>>>>

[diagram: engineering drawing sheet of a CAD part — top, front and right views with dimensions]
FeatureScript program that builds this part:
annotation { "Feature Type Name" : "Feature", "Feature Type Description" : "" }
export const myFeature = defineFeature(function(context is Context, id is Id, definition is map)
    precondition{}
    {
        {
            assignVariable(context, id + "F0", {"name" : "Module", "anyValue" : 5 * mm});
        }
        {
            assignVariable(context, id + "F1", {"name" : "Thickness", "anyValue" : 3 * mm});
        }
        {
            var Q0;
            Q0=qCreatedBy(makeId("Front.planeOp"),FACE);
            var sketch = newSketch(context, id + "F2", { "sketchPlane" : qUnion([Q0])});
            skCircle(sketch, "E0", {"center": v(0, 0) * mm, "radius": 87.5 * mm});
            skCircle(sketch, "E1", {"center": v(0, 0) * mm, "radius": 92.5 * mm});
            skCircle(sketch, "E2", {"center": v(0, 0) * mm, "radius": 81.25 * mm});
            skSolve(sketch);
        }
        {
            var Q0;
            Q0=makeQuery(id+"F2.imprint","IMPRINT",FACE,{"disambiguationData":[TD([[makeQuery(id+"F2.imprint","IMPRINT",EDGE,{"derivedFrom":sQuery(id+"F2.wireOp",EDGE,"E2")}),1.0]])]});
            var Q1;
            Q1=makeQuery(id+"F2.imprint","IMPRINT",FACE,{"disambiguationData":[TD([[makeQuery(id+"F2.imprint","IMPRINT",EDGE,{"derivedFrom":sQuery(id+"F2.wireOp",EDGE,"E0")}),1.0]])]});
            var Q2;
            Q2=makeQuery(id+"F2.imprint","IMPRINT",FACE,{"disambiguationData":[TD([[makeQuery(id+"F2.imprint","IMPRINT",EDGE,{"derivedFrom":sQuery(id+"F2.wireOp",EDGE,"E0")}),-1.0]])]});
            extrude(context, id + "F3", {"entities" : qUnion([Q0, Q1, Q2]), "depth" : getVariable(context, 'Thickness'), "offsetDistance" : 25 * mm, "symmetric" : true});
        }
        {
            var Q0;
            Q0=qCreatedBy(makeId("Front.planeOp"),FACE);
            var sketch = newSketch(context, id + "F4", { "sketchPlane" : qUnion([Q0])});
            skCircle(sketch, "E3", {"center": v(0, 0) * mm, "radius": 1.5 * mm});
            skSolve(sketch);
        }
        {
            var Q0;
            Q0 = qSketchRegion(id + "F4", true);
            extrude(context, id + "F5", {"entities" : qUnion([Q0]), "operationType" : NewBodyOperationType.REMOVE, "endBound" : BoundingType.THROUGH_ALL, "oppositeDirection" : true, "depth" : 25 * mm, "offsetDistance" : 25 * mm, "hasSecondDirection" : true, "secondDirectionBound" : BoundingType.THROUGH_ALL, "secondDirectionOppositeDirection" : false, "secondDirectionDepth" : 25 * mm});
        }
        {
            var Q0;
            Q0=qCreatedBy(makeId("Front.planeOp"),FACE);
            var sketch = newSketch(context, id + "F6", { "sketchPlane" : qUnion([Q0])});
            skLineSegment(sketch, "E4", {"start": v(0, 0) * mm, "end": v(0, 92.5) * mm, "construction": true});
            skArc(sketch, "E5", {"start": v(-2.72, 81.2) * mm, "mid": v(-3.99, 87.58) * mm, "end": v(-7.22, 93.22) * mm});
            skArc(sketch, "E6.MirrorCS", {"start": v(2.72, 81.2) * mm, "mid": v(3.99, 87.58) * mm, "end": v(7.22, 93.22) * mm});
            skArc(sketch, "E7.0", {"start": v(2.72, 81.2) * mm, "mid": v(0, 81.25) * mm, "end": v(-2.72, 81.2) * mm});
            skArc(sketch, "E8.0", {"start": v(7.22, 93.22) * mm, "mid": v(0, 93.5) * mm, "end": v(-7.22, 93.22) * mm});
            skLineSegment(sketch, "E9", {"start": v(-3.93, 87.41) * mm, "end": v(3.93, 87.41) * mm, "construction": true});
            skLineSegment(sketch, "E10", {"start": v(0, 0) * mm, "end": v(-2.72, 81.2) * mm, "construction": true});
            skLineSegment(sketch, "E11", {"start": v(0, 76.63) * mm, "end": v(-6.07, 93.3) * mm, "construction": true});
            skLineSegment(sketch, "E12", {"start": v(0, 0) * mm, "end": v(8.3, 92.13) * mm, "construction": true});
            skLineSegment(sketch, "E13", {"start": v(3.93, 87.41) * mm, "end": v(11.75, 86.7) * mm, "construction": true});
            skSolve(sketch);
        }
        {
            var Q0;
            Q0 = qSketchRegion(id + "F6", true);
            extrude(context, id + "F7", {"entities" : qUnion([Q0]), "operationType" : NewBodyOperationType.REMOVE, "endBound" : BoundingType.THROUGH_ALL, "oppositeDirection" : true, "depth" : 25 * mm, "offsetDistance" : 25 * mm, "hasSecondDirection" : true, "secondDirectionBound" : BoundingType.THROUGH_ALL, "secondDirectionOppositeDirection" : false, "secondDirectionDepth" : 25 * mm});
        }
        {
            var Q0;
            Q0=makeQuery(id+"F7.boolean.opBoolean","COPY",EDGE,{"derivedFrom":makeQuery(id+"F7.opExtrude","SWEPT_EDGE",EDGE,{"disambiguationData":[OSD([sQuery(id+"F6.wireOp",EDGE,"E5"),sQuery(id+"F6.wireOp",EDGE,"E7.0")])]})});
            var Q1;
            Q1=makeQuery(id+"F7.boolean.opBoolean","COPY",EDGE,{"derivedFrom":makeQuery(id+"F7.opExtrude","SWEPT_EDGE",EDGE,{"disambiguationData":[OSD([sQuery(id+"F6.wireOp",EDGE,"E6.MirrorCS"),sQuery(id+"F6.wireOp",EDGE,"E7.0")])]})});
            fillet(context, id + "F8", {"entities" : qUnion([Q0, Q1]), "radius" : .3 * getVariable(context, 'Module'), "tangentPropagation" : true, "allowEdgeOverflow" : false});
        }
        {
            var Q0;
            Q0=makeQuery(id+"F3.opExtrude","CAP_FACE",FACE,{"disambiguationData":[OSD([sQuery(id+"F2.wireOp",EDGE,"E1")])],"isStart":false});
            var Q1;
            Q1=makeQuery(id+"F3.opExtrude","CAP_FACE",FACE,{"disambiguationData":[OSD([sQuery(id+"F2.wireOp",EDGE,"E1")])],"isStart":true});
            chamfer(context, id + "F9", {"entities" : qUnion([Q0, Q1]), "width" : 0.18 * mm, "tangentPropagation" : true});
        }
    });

<<<<
>>>>

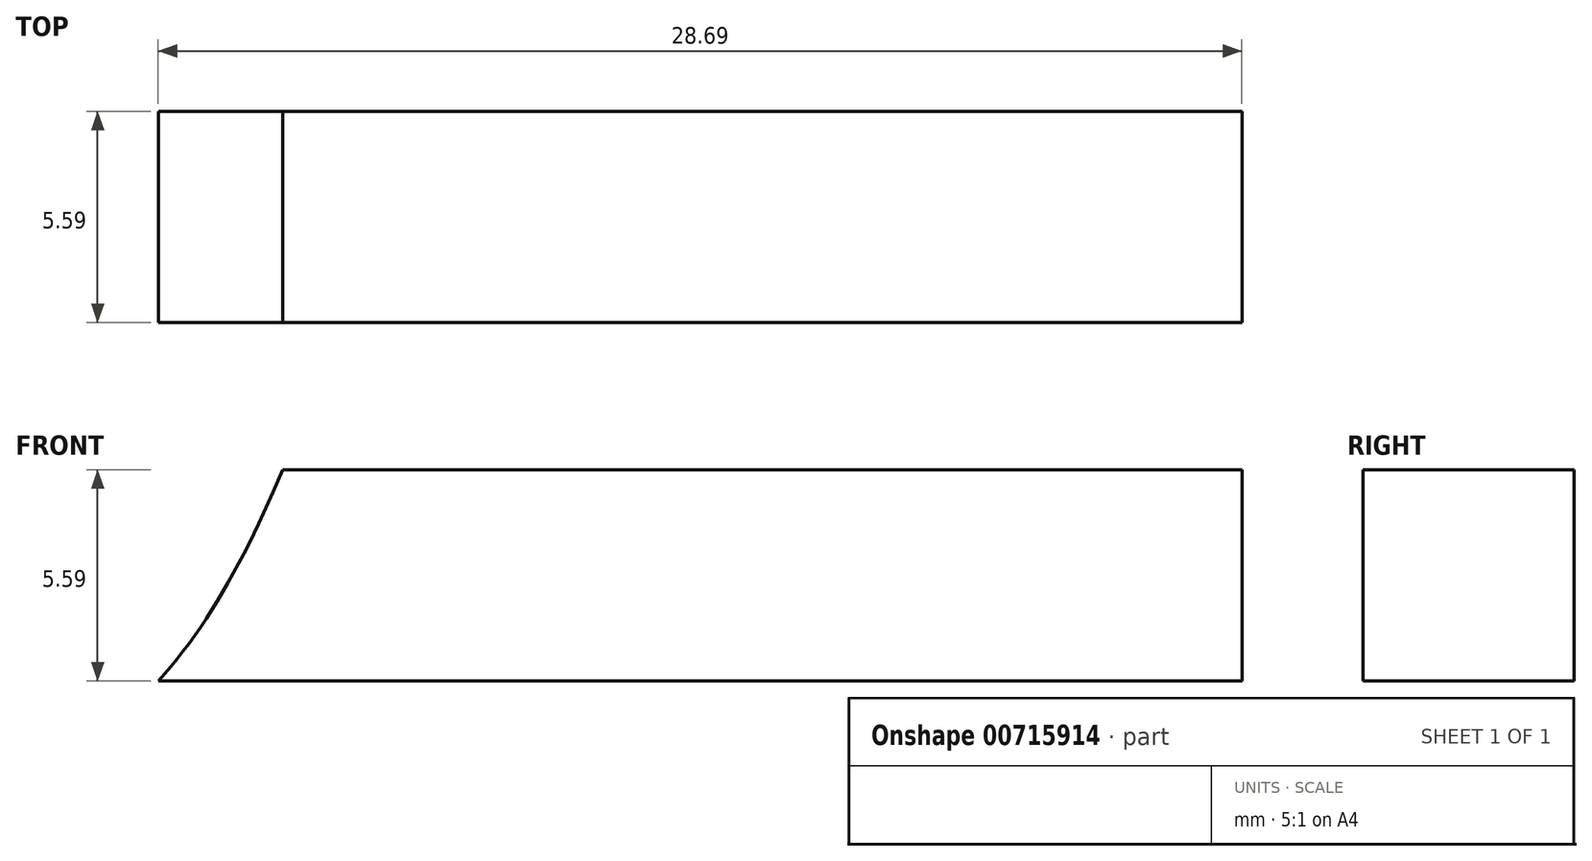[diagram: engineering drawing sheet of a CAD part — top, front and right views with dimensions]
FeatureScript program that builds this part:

<<<<

THE REQUEST = State how many lines of the material above contain the string "center", and give only the number.

SOLVED EXERCISE = 4